-- start of DATASET --
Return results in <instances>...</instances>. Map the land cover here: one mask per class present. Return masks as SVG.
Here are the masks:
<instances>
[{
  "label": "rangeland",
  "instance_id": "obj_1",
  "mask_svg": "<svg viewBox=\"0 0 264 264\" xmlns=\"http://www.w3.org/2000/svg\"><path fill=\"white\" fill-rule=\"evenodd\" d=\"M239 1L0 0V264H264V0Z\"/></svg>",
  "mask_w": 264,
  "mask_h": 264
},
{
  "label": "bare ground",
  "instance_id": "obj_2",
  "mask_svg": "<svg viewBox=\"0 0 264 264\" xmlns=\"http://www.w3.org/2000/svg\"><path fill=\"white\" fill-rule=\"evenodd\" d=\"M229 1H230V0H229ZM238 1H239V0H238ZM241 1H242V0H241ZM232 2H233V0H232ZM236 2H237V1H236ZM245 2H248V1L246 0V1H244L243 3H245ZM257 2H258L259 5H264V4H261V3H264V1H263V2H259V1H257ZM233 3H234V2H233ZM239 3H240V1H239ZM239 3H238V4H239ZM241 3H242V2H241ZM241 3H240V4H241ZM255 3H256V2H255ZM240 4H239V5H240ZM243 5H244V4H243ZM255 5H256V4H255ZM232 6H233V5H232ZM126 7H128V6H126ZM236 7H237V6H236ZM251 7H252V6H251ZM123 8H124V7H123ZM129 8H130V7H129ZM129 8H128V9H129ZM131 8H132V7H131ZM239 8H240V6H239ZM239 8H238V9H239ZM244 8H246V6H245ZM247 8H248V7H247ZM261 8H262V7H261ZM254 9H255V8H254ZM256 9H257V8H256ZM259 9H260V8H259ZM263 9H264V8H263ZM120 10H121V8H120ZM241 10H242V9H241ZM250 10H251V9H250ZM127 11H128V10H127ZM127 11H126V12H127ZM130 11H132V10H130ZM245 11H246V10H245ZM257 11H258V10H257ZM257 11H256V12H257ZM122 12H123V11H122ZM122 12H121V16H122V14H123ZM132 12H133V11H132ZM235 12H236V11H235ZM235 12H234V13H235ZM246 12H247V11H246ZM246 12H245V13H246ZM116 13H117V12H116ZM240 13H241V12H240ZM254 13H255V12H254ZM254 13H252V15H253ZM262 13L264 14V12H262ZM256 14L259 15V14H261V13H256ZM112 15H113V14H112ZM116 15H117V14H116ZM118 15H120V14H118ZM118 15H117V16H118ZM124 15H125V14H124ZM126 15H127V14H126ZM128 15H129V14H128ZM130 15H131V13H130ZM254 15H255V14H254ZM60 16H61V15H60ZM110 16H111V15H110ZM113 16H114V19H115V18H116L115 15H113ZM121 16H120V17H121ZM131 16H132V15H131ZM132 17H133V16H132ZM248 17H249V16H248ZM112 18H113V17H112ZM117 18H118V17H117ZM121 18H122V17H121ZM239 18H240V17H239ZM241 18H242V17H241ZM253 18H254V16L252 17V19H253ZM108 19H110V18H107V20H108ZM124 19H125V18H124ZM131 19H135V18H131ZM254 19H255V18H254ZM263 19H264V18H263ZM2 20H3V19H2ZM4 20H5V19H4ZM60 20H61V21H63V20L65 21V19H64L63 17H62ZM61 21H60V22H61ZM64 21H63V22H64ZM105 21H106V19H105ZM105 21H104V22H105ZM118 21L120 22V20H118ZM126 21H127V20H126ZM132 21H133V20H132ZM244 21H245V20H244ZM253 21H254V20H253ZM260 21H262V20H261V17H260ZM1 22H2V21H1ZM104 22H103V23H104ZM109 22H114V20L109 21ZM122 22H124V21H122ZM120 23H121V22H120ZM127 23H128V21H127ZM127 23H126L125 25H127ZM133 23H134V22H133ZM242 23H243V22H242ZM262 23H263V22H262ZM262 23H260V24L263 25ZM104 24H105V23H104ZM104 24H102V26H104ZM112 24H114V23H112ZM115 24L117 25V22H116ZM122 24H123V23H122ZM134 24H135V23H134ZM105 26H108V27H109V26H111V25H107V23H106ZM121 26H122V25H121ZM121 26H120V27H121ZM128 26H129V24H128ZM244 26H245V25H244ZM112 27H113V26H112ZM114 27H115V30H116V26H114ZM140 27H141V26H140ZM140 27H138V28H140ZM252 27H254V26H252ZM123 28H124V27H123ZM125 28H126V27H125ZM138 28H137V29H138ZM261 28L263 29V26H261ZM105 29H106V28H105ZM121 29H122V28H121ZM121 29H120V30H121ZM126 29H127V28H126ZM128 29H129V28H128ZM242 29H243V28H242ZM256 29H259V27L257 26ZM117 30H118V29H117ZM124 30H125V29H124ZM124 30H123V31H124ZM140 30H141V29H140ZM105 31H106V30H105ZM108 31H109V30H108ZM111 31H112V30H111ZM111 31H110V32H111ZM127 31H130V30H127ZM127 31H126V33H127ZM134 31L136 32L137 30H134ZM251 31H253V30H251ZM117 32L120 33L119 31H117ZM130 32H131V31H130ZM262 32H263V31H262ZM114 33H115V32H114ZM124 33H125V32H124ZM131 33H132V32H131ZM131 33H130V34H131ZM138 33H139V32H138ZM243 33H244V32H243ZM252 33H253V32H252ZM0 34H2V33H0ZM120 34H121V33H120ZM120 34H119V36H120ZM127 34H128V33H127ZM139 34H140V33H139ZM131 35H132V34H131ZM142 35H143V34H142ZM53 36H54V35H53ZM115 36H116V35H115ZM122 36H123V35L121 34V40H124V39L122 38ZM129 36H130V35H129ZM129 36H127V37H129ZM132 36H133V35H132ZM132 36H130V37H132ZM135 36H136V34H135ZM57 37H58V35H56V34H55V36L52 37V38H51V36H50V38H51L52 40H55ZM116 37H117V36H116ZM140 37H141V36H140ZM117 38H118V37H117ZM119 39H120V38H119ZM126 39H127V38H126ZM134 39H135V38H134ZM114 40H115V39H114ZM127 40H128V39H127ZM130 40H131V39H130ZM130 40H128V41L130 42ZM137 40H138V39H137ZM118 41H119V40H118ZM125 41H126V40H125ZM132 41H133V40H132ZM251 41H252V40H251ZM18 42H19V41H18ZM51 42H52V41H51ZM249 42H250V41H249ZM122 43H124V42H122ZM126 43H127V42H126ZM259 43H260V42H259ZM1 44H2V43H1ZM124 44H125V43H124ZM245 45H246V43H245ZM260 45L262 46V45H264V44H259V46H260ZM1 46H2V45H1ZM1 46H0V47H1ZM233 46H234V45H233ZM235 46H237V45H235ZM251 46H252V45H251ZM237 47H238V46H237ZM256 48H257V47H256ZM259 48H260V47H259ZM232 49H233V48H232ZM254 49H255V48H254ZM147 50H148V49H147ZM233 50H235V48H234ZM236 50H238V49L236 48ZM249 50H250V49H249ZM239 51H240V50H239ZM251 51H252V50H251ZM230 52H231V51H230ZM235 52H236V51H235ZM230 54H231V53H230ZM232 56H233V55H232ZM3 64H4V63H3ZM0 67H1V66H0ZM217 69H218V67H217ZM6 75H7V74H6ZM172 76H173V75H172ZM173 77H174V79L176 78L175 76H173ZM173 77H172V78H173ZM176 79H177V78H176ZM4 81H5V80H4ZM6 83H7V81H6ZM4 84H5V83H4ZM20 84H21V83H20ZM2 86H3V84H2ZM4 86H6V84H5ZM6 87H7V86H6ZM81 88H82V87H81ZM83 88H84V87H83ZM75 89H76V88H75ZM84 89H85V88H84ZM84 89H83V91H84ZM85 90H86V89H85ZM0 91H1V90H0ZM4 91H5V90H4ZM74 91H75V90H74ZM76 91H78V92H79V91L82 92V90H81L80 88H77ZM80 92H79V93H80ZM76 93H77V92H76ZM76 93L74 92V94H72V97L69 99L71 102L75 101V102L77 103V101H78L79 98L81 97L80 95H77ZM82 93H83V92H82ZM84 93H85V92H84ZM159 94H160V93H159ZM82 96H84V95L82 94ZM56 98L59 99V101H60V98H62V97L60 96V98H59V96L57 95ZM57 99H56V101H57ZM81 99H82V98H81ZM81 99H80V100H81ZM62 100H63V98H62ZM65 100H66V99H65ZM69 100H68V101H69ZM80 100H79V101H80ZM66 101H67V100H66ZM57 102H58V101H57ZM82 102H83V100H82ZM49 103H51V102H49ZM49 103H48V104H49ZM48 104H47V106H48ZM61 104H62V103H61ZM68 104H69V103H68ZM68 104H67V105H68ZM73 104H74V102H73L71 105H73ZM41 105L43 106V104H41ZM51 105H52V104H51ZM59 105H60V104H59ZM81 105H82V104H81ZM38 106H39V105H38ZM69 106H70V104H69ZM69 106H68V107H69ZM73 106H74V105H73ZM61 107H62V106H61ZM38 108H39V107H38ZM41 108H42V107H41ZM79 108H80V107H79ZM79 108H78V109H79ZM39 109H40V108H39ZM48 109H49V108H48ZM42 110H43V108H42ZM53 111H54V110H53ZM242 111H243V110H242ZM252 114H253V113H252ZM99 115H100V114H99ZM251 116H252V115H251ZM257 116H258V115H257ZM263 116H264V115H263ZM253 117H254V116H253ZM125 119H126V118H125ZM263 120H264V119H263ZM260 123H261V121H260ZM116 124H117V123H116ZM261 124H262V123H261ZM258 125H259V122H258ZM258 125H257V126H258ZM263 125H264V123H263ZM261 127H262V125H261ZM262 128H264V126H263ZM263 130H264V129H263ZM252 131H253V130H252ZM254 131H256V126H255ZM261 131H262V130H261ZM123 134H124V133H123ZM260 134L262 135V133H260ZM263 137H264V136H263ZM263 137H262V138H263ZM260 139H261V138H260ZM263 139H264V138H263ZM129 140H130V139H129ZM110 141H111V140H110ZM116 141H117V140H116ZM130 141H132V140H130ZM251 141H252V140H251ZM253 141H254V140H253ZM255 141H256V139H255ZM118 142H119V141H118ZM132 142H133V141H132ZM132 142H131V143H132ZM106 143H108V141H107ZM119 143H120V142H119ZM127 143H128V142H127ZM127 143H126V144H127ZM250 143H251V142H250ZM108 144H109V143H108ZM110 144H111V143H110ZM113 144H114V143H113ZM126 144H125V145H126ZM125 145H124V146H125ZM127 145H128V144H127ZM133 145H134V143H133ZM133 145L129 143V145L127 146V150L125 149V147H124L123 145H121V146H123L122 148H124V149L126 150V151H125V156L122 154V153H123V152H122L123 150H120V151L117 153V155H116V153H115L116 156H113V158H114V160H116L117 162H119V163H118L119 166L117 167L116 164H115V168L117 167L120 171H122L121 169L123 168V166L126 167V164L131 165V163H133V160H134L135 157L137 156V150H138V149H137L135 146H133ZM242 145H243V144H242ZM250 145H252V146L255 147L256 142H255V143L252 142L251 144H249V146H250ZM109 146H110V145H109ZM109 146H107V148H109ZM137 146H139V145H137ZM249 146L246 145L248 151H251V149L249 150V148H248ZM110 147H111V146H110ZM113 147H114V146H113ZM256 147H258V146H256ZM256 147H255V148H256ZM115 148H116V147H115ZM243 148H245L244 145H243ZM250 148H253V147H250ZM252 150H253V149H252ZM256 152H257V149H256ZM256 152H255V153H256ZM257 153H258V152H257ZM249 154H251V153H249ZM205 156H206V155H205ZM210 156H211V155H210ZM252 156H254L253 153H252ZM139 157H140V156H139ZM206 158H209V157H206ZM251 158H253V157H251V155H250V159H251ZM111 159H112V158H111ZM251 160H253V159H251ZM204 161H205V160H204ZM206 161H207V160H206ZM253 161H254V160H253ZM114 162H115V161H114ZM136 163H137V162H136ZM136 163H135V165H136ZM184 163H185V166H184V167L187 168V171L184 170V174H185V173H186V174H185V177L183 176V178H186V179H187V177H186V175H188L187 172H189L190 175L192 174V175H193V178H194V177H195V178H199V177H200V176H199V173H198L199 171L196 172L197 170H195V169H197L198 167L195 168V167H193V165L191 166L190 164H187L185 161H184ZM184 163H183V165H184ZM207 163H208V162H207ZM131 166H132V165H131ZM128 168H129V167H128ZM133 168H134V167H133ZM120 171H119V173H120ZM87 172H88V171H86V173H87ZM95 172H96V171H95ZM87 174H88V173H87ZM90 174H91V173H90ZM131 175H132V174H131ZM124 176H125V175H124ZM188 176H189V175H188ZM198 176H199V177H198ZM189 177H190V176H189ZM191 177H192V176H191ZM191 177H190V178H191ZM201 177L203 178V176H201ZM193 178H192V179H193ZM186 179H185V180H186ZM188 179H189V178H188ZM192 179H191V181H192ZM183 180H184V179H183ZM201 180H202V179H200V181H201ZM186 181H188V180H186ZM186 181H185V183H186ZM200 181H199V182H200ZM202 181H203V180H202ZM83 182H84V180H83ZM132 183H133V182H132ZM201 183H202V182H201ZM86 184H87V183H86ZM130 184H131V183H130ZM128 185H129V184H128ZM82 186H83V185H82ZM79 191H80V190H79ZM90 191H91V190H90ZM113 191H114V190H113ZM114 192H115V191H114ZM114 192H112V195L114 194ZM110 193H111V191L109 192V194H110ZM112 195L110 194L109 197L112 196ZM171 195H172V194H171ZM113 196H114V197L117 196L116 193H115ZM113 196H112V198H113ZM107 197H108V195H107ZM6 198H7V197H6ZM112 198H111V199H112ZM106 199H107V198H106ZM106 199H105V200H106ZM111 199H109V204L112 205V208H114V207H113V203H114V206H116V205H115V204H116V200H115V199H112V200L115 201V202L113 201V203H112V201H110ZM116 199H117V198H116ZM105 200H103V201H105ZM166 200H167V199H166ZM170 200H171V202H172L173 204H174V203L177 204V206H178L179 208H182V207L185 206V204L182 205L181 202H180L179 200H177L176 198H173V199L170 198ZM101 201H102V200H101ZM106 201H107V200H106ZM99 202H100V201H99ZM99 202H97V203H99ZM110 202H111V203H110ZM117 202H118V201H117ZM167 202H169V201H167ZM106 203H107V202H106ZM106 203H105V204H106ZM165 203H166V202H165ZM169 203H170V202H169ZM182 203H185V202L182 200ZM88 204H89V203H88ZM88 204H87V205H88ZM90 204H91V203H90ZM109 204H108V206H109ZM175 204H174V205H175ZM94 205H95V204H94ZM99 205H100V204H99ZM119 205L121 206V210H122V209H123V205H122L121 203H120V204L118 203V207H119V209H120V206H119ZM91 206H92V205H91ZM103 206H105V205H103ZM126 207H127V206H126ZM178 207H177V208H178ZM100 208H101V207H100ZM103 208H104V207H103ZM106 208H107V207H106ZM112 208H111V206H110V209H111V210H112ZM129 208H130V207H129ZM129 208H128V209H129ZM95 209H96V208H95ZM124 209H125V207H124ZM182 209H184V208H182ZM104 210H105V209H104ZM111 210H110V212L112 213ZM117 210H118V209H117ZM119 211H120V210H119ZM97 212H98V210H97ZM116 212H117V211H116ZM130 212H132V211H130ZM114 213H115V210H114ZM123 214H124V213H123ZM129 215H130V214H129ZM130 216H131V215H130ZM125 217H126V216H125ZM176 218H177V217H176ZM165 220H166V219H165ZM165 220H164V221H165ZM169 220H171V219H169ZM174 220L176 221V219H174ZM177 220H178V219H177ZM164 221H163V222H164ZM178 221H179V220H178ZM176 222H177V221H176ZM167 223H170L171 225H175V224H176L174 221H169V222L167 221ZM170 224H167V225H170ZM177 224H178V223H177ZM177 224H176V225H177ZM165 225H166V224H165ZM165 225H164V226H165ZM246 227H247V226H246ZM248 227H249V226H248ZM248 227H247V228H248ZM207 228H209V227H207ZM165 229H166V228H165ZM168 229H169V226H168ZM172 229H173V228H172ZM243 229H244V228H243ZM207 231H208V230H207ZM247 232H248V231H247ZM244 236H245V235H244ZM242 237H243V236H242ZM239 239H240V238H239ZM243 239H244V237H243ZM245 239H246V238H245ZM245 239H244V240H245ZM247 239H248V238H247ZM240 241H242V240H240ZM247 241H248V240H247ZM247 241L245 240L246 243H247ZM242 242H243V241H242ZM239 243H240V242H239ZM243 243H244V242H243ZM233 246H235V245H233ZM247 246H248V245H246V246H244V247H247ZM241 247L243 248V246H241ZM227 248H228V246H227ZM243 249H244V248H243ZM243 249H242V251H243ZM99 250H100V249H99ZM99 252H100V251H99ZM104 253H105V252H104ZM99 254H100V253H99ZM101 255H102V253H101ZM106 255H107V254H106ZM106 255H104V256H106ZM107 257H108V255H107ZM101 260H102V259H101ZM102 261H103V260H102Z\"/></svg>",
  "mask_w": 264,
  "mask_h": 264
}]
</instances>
-- end of DATASET --
**WHAT THE EXERCISE ASKS**:
Which lines in the records above contain the string "instances"? Gather all of them, counting a match only when the case is the same.

**SOLUTION TO THE PROBLEM**:
Return results in <instances>...</instances>. Map the land cover here: one mask per class present. Return masks as SVG.
<instances>
</instances>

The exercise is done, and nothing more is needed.